> Work order
The whole listing is to be restated word for word with no images.

> Data
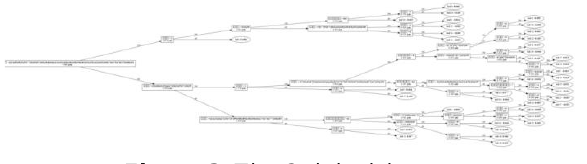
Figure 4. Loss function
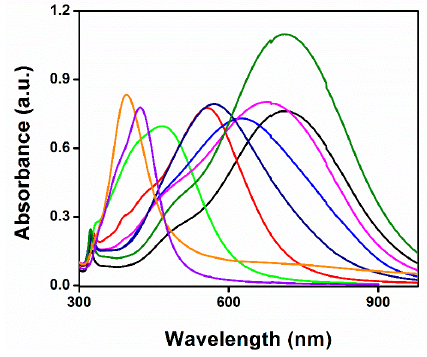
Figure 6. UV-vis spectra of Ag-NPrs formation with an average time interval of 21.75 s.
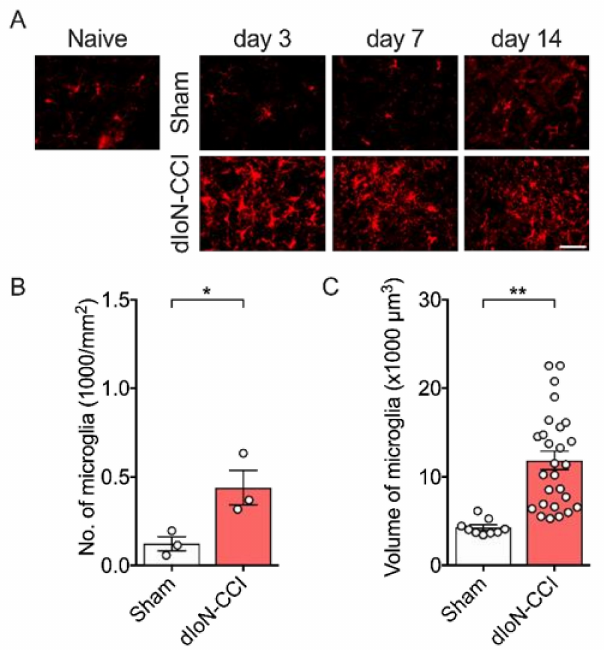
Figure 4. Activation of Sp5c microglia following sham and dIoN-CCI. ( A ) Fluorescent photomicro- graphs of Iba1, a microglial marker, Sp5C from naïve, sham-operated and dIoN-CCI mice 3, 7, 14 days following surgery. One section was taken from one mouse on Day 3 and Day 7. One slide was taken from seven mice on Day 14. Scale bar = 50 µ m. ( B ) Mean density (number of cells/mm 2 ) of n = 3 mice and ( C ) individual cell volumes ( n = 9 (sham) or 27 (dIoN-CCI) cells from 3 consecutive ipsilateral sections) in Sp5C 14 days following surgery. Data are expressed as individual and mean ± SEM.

> Completed task
Figure 4. Loss function
Figure 6. UV-vis spectra of Ag-NPrs formation with an average time interval of 21.75 s.
Figure 4. Activation of Sp5c microglia following sham and dIoN-CCI. ( A ) Fluorescent photomicro- graphs of Iba1, a microglial marker, Sp5C from naïve, sham-operated and dIoN-CCI mice 3, 7, 14 days following surgery. One section was taken from one mouse on Day 3 and Day 7. One slide was taken from seven mice on Day 14. Scale bar = 50 µ m. ( B ) Mean density (number of cells/mm 2 ) of n = 3 mice and ( C ) individual cell volumes ( n = 9 (sham) or 27 (dIoN-CCI) cells from 3 consecutive ipsilateral sections) in Sp5C 14 days following surgery. Data are expressed as individual and mean ± SEM.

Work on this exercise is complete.